In the 'fftw_plan_guru_dft' function, the pointers 'in' and 'out'
point to the interleaved input and output arrays, respectively. The
sign can be either -1 (= 'FFTW_FORWARD') or +1 (= 'FFTW_BACKWARD'). If
the pointers are equal, the transform is in-place.
In the 'fftw_plan_guru_split_dft' function, 'ri' and 'ii' point to
the real and imaginary input arrays, and 'ro' and 'io' point to the real
and imaginary output arrays. The input and output pointers may be the
same, indicating an in-place transform. For example, for 'fftw_complex'
pointers 'in' and 'out', the corresponding parameters are:
ri = (double *) in;
ii = (double *) in + 1;
ro = (double *) out;
io = (double *) out + 1;
Because 'fftw_plan_guru_split_dft' accepts split arrays, strides are
expressed in units of 'double'. For a contiguous 'fftw_complex' array,
the overall stride of the transform should be 2, the distance between
consecutive real parts or between consecutive imaginary parts; see
Guru vector and transform sizes. Note that the dimension strides are
applied equally to the real and imaginary parts; real and imaginary
arrays with different strides are not supported.
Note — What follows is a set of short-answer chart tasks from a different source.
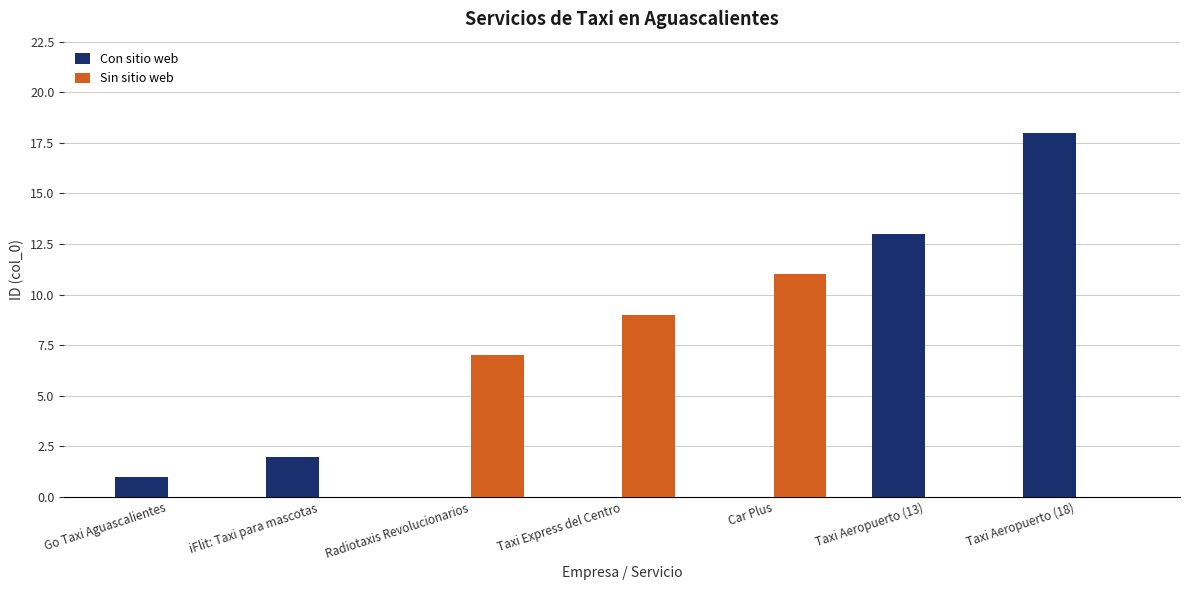

True or false: Sin sitio web has a value of 14 at Taxi Express del Centro.

False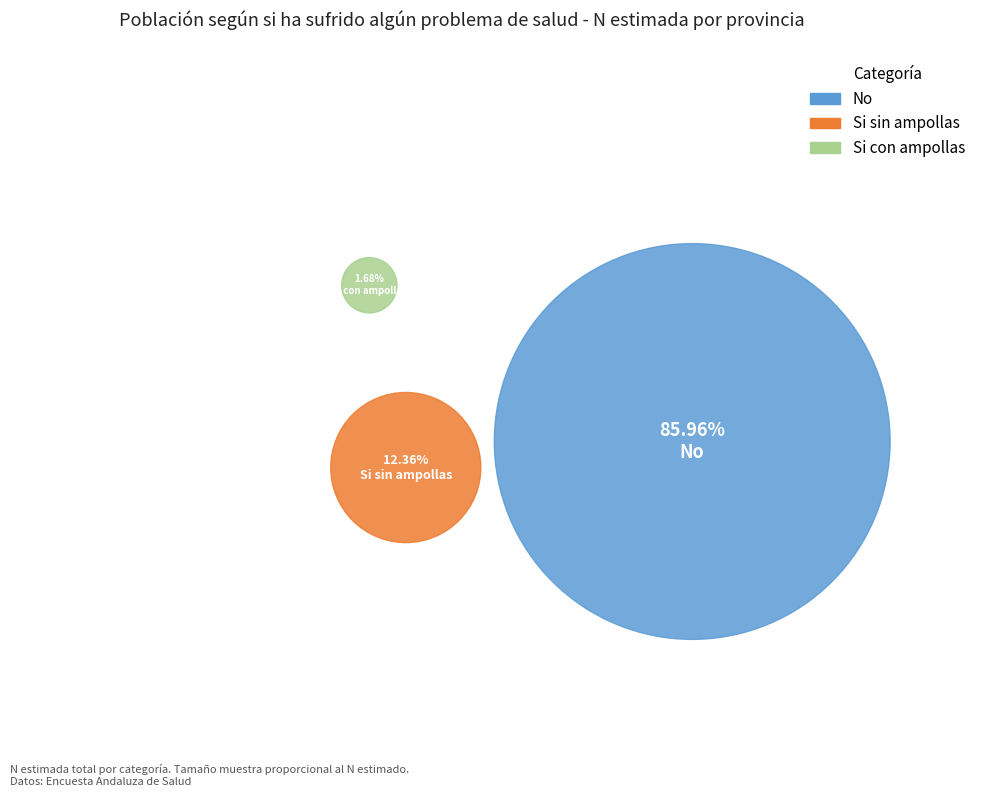

At Cordoba, list the series in order from smallest to largest.

Si con ampollas, Si sin ampollas, No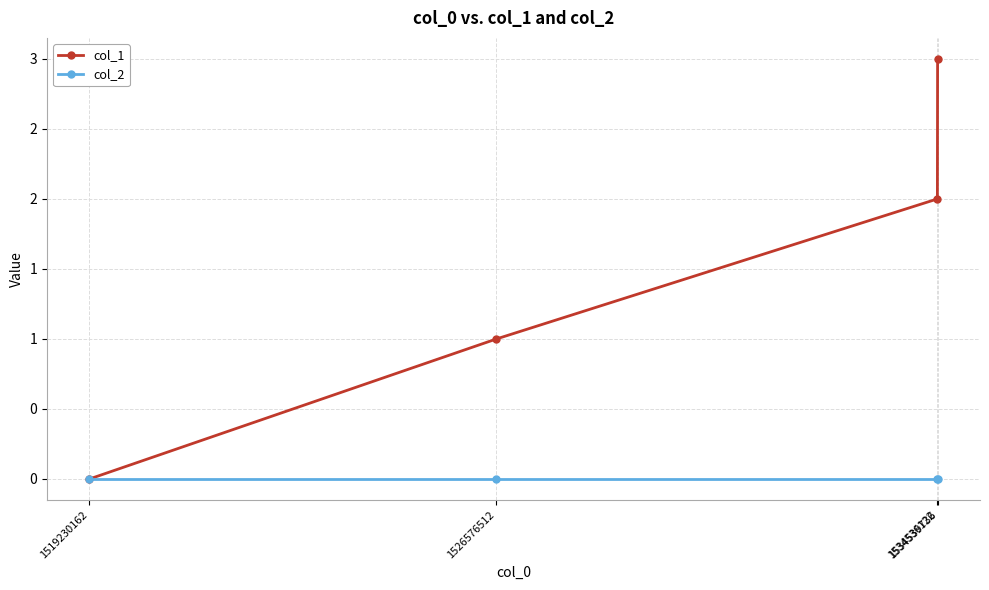

Is this an area chart (filled region under the line)?

No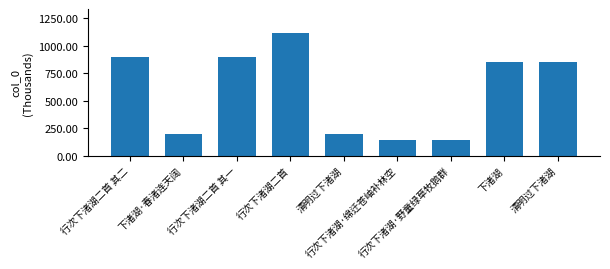

How many values are below 854?

4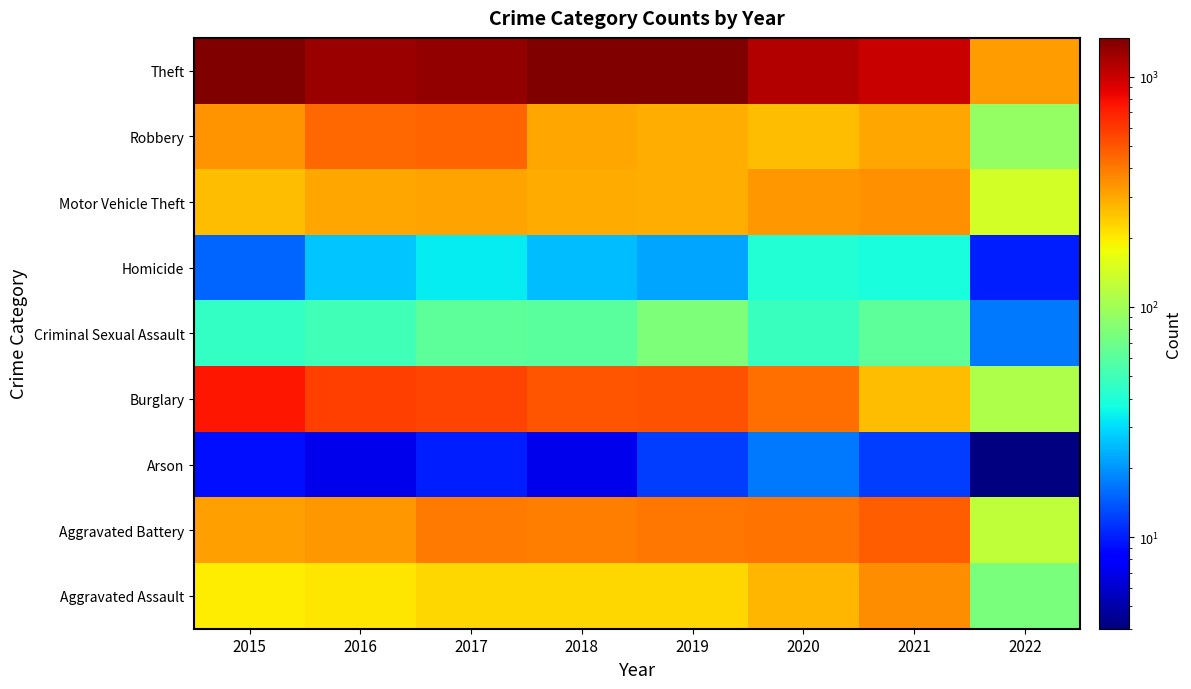

Reading right to left, extract all data points from this chart.

Aggravated Assault: 2022=76	2021=353	2020=274	2019=223	2018=225	2017=224	2016=206	2015=194
Aggravated Battery: 2022=123	2021=479	2020=416	2019=407	2018=389	2017=400	2016=336	2015=316
Arson: 2022=4	2021=12	2020=17	2019=12	2018=7	2017=10	2016=7	2015=9
Burglary: 2022=109	2021=262	2020=425	2019=517	2018=506	2017=562	2016=576	2015=738
Criminal Sexual Assault: 2022=17	2021=61	2020=48	2019=77	2018=60	2017=61	2016=50	2015=46
Homicide: 2022=10	2021=38	2020=41	2019=22	2018=25	2017=33	2016=26	2015=15
Motor Vehicle Theft: 2022=143	2021=349	2020=333	2019=290	2018=298	2017=312	2016=304	2015=263
Robbery: 2022=92	2021=300	2020=263	2019=287	2018=301	2017=460	2016=454	2015=337
Theft: 2022=323	2021=997	2020=1125	2019=1459	2018=1461	2017=1339	2016=1259	2015=1474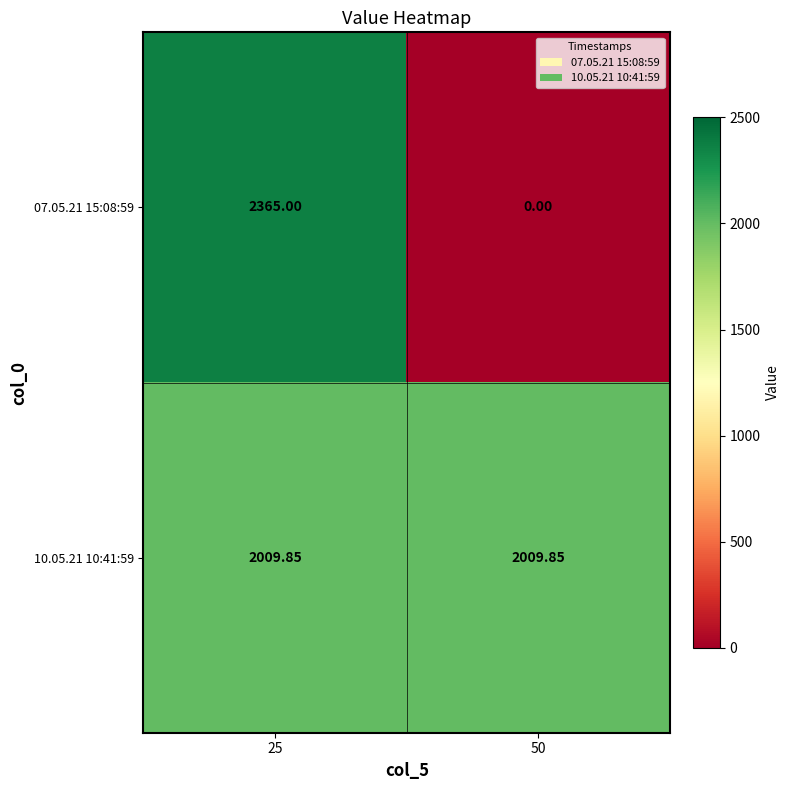

Is the value of 10.05.21 10:41:59 at 25 greater than the value of 07.05.21 15:08:59 at 25?

No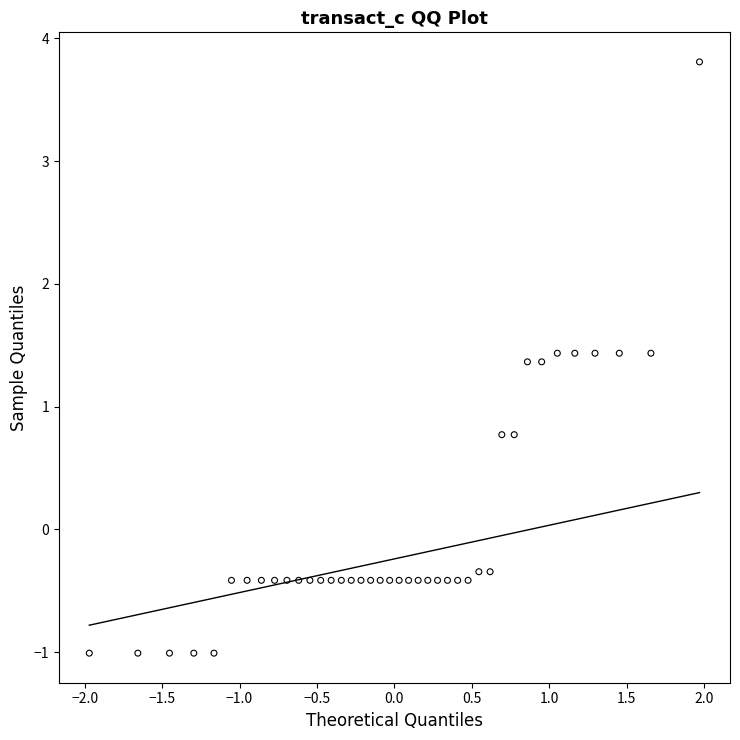

What is the range of X values (max minus min)?

3.9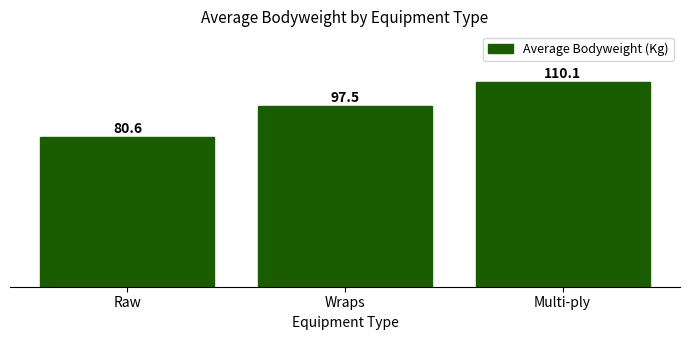

Rank the categories by value from highest to lowest.

Multi-ply, Wraps, Raw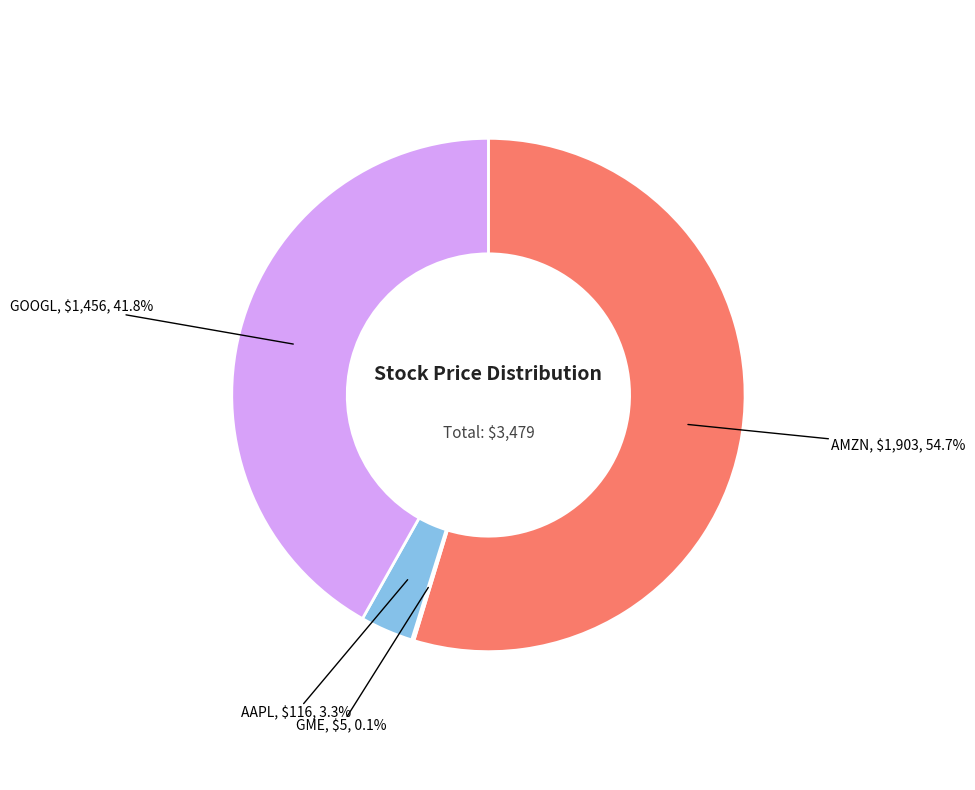

Is there any slice that represents more than half of the pie?

Yes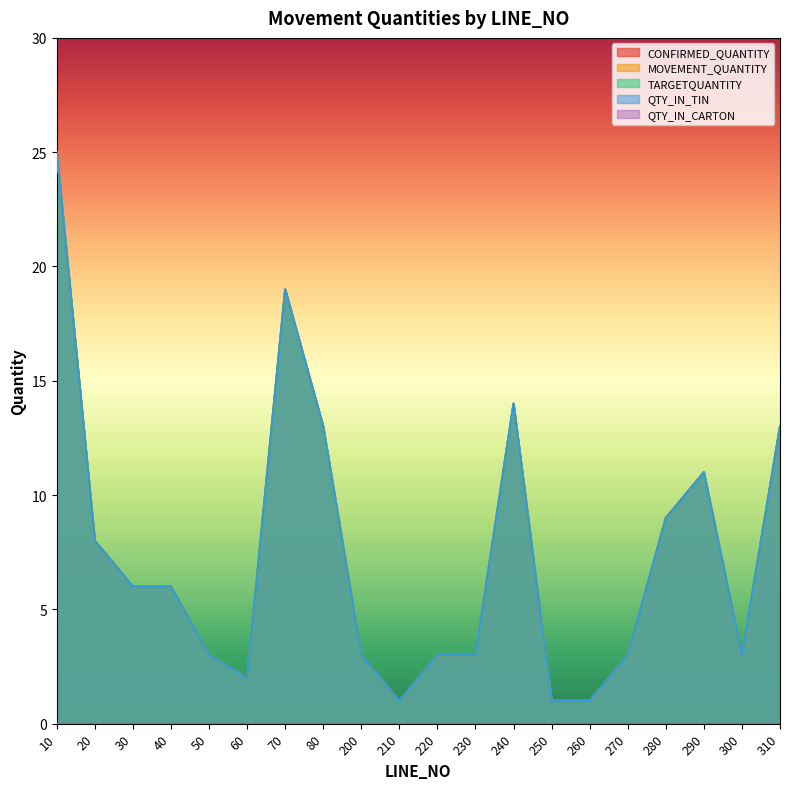

Does the chart display data point markers on the line(s)?

No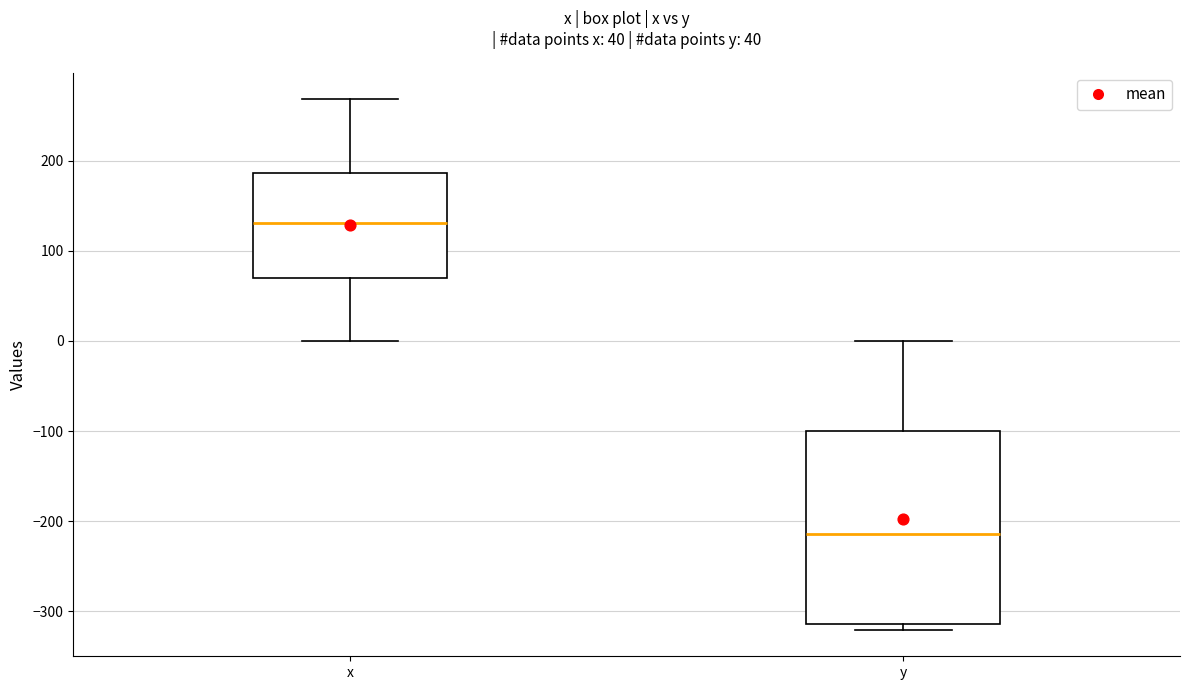

Which box has the lowest median line?

y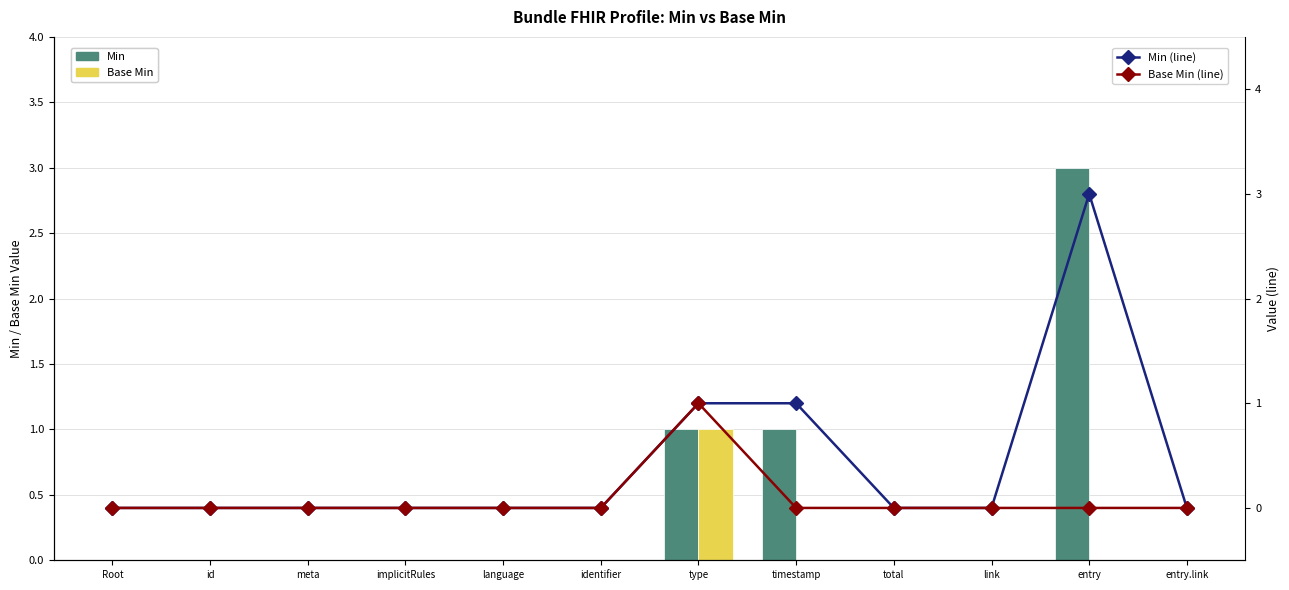

The value of Min at meta is 1. True or false?

False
There is no 'sign' parameter in 'fftw_plan_guru_split_dft'. This
function always plans for an 'FFTW_FORWARD' transform. To plan for an
'FFTW_BACKWARD' transform, you can exploit the identity that the
backwards DFT is equal to the forwards DFT with the real and imaginary
parts swapped. For example, in the case of the 'fftw_complex' arrays
above, the 'FFTW_BACKWARD' transform is computed by the parameters:
ri = (double *) in + 1;
ii = (double *) in;
ro = (double *) out + 1;
io = (double *) out;